→ **EXERCISE DIRECTIONS**:
An exact repetition of every entry, with no images, is the required answer.

....................

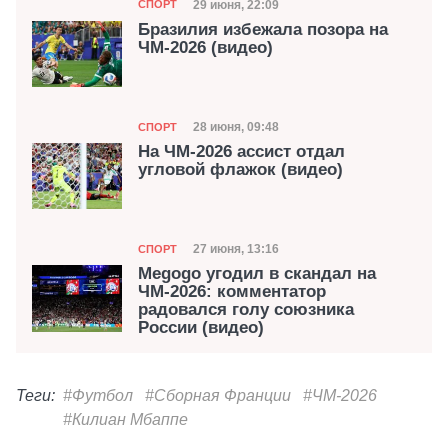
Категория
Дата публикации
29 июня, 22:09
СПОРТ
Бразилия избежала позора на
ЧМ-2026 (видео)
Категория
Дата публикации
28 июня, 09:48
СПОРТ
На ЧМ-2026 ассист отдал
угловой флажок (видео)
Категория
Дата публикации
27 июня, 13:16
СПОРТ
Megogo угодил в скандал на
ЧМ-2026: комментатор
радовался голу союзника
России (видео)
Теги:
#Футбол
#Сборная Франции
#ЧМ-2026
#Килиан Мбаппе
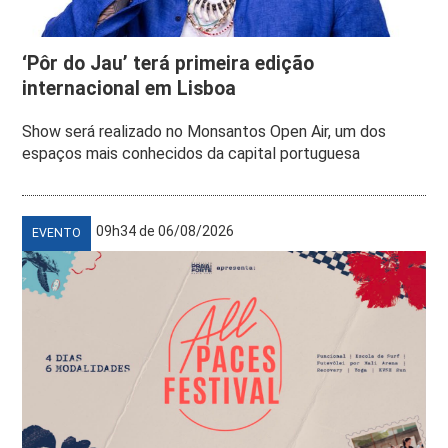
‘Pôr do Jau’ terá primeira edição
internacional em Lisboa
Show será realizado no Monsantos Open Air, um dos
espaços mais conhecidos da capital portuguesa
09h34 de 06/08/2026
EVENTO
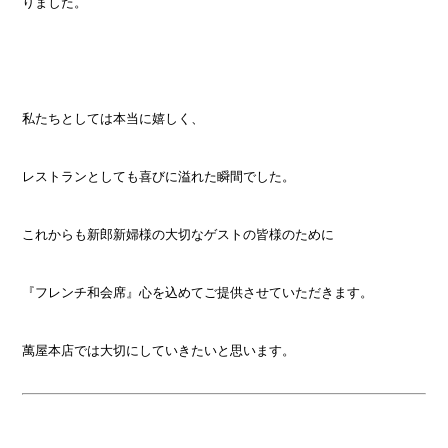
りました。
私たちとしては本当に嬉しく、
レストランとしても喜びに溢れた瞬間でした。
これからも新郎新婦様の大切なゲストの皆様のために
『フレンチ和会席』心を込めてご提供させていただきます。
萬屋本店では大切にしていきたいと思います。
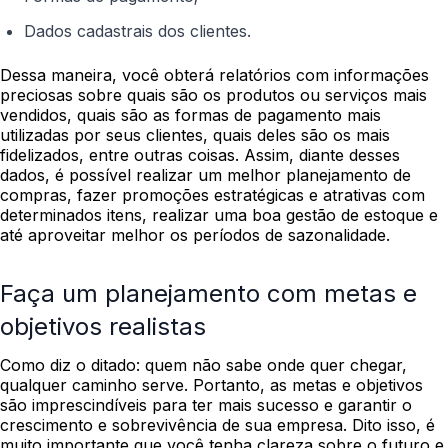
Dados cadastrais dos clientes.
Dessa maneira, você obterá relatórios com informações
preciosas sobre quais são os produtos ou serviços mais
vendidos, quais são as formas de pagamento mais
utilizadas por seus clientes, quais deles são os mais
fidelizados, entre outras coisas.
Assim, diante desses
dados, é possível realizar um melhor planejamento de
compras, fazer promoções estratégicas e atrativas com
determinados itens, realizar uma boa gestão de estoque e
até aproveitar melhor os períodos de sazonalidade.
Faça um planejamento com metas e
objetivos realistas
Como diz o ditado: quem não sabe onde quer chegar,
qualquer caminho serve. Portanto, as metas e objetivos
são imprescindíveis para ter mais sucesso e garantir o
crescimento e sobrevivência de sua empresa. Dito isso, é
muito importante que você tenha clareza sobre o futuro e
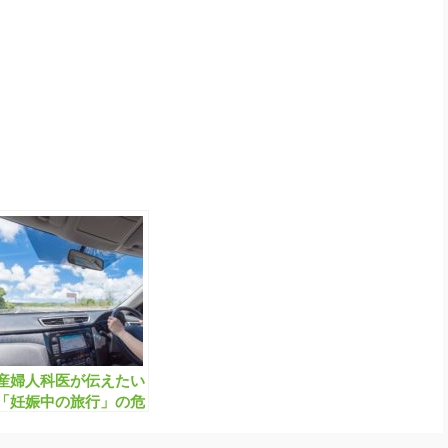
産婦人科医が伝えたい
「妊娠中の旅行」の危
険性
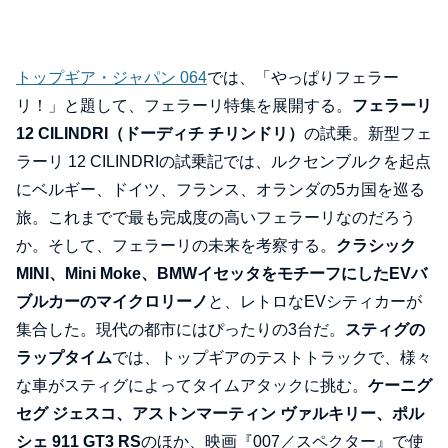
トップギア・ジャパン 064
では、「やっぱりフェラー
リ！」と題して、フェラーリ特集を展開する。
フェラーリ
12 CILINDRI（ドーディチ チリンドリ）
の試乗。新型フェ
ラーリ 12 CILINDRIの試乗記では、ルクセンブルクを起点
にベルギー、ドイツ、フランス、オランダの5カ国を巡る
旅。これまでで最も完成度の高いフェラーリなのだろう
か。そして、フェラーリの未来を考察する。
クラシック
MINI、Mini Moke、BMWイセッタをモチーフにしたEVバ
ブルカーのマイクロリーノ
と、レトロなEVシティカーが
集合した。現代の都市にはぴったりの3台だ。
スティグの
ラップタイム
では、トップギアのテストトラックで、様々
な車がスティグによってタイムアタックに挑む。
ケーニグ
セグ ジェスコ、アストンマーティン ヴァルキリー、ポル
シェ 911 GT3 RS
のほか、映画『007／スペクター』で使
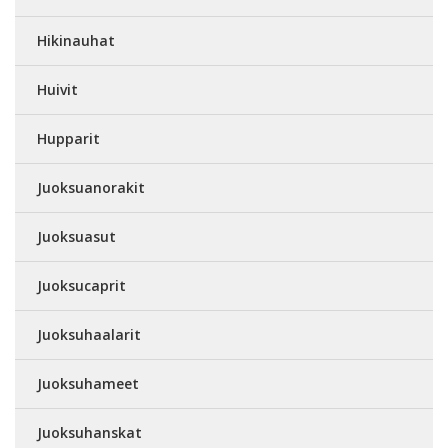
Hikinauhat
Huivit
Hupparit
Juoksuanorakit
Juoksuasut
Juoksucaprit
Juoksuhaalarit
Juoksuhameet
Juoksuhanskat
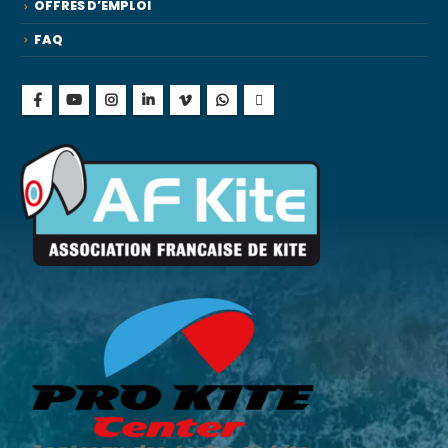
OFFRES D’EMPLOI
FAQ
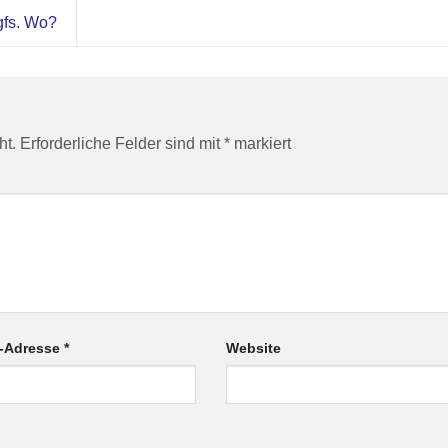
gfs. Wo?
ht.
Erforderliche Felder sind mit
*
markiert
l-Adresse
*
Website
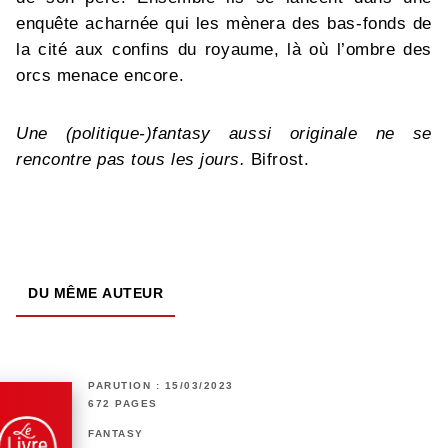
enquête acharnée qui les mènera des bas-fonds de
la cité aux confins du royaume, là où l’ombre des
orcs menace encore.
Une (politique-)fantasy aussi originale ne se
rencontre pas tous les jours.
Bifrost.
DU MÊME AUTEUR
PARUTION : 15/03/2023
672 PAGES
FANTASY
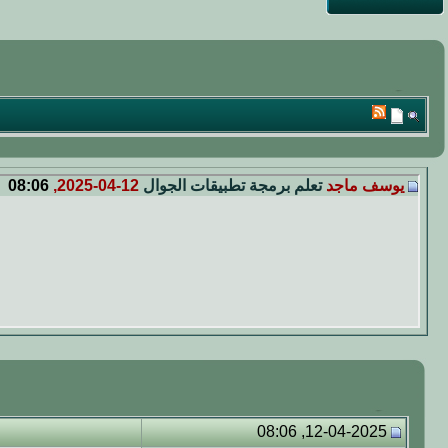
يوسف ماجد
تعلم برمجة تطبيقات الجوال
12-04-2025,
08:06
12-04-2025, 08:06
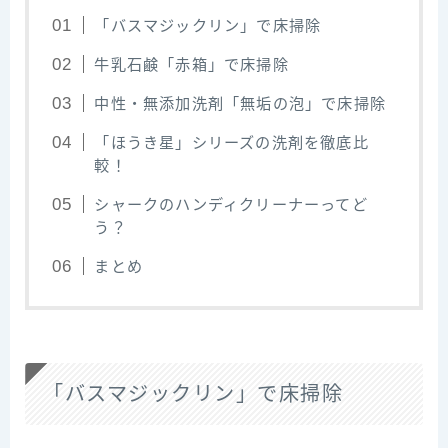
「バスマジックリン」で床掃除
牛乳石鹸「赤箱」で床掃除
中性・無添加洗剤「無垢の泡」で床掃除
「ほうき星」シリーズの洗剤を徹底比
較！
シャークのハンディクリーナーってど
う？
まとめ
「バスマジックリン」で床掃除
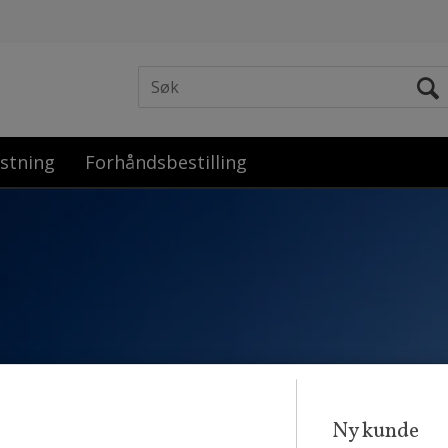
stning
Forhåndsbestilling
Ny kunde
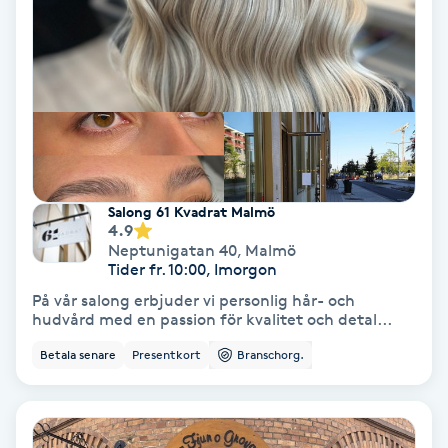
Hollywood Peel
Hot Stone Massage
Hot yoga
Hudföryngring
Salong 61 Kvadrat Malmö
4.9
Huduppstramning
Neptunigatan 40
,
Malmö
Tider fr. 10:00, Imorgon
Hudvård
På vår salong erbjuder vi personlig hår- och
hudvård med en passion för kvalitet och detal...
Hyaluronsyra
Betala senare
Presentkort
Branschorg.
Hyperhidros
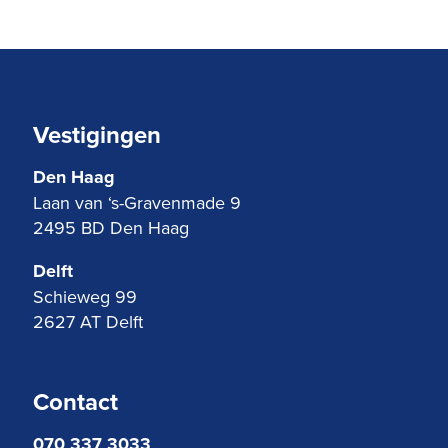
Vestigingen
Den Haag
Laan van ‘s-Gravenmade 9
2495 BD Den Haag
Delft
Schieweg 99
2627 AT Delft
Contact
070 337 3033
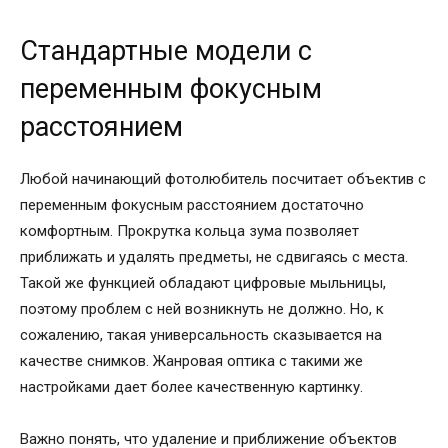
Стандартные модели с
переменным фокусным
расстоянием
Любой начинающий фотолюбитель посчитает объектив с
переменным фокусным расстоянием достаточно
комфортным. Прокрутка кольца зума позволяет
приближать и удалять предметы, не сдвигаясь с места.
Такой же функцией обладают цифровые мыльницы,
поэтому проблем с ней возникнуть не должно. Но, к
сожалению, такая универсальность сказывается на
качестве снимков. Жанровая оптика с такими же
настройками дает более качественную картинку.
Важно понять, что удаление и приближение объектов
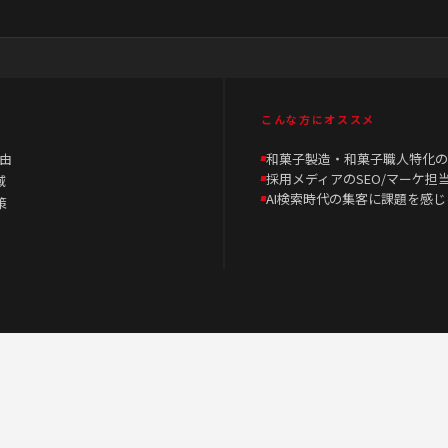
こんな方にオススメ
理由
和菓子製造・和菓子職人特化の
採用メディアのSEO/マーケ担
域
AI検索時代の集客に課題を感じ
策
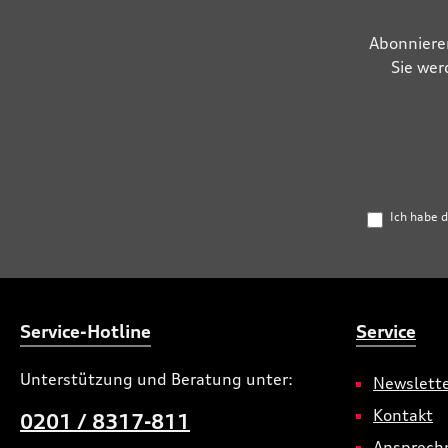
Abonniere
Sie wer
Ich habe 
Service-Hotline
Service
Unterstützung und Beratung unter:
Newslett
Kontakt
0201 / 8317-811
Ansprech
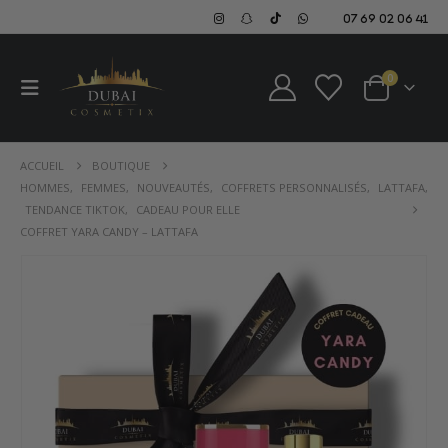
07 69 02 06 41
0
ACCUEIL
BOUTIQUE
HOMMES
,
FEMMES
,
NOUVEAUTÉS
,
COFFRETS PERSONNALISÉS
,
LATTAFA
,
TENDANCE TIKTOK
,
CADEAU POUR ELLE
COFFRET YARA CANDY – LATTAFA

....................

→ **SOLUTION FOR THIS PROBLEM**:
Категория
Дата публикации
29 июня, 22:09
СПОРТ
Бразилия избежала позора на
ЧМ-2026 (видео)
Категория
Дата публикации
28 июня, 09:48
СПОРТ
На ЧМ-2026 ассист отдал
угловой флажок (видео)
Категория
Дата публикации
27 июня, 13:16
СПОРТ
Megogo угодил в скандал на
ЧМ-2026: комментатор
радовался голу союзника
России (видео)
Теги:
#Футбол
#Сборная Франции
#ЧМ-2026
#Килиан Мбаппе
‘Pôr do Jau’ terá primeira edição
internacional em Lisboa
Show será realizado no Monsantos Open Air, um dos
espaços mais conhecidos da capital portuguesa
09h34 de 06/08/2026
EVENTO
りました。
私たちとしては本当に嬉しく、
レストランとしても喜びに溢れた瞬間でした。
これからも新郎新婦様の大切なゲストの皆様のために
『フレンチ和会席』心を込めてご提供させていただきます。
萬屋本店では大切にしていきたいと思います。
Dados cadastrais dos clientes.
Dessa maneira, você obterá relatórios com informações
preciosas sobre quais são os produtos ou serviços mais
vendidos, quais são as formas de pagamento mais
utilizadas por seus clientes, quais deles são os mais
fidelizados, entre outras coisas.
Assim, diante desses
dados, é possível realizar um melhor planejamento de
compras, fazer promoções estratégicas e atrativas com
determinados itens, realizar uma boa gestão de estoque e
até aproveitar melhor os períodos de sazonalidade.
Faça um planejamento com metas e
objetivos realistas
Como diz o ditado: quem não sabe onde quer chegar,
qualquer caminho serve. Portanto, as metas e objetivos
são imprescindíveis para ter mais sucesso e garantir o
crescimento e sobrevivência de sua empresa. Dito isso, é
muito importante que você tenha clareza sobre o futuro e
産婦人科医が伝えたい
「妊娠中の旅行」の危
険性
トップギア・ジャパン 064
では、「やっぱりフェラー
リ！」と題して、フェラーリ特集を展開する。
フェラーリ
12 CILINDRI（ドーディチ チリンドリ）
の試乗。新型フェ
ラーリ 12 CILINDRIの試乗記では、ルクセンブルクを起点
にベルギー、ドイツ、フランス、オランダの5カ国を巡る
旅。これまでで最も完成度の高いフェラーリなのだろう
か。そして、フェラーリの未来を考察する。
クラシック
MINI、Mini Moke、BMWイセッタをモチーフにしたEVバ
ブルカーのマイクロリーノ
と、レトロなEVシティカーが
集合した。現代の都市にはぴったりの3台だ。
スティグの
ラップタイム
では、トップギアのテストトラックで、様々
な車がスティグによってタイムアタックに挑む。
ケーニグ
セグ ジェスコ、アストンマーティン ヴァルキリー、ポル
シェ 911 GT3 RS
のほか、映画『007／スペクター』で使
Hikinauhat
Huivit
Hupparit
Juoksuanorakit
Juoksuasut
Juoksucaprit
Juoksuhaalarit
Juoksuhameet
Juoksuhanskat
OFFRES D’EMPLOI
FAQ
gfs. Wo?
ht.
Erforderliche Felder sind mit
*
markiert
l-Adresse
*
Website
enquête acharnée qui les mènera des bas-fonds de
la cité aux confins du royaume, là où l’ombre des
orcs menace encore.
Une (politique-)fantasy aussi originale ne se
rencontre pas tous les jours.
Bifrost.
DU MÊME AUTEUR
PARUTION : 15/03/2023
672 PAGES
FANTASY
يوسف ماجد
تعلم برمجة تطبيقات الجوال
12-04-2025,
08:06
12-04-2025, 08:06
「バスマジックリン」で床掃除
牛乳石鹸「赤箱」で床掃除
中性・無添加洗剤「無垢の泡」で床掃除
「ほうき星」シリーズの洗剤を徹底比
較！
シャークのハンディクリーナーってど
う？
まとめ
「バスマジックリン」で床掃除
stning
Forhåndsbestilling
Ny kunde
Hollywood Peel
Hot Stone Massage
Hot yoga
Hudföryngring
Salong 61 Kvadrat Malmö
4.9
Huduppstramning
Neptunigatan 40
,
Malmö
Tider fr. 10:00, Imorgon
Hudvård
På vår salong erbjuder vi personlig hår- och
hudvård med en passion för kvalitet och detal...
Hyaluronsyra
Betala senare
Presentkort
Branschorg.
Hyperhidros
Vestigingen
Den Haag
Laan van ‘s-Gravenmade 9
2495 BD Den Haag
Delft
Schieweg 99
2627 AT Delft
Contact
070 337 3033
Стандартные модели с
переменным фокусным
расстоянием
Любой начинающий фотолюбитель посчитает объектив с
переменным фокусным расстоянием достаточно
комфортным. Прокрутка кольца зума позволяет
приближать и удалять предметы, не сдвигаясь с места.
Такой же функцией обладают цифровые мыльницы,
поэтому проблем с ней возникнуть не должно. Но, к
сожалению, такая универсальность сказывается на
качестве снимков. Жанровая оптика с такими же
настройками дает более качественную картинку.
Важно понять, что удаление и приближение объектов
こんな方にオススメ
理由
和菓子製造・和菓子職人特化の
採用メディアのSEO/マーケ担
域
AI検索時代の集客に課題を感じ
策
Abonniere
Sie wer
Ich habe 
Service-Hotline
Service
Unterstützung und Beratung unter:
Newslett
Kontakt
0201 / 8317-811
Ansprech
07 69 02 06 41
0
ACCUEIL
BOUTIQUE
HOMMES
,
FEMMES
,
NOUVEAUTÉS
,
COFFRETS PERSONNALISÉS
,
LATTAFA
,
TENDANCE TIKTOK
,
CADEAU POUR ELLE
COFFRET YARA CANDY – LATTAFA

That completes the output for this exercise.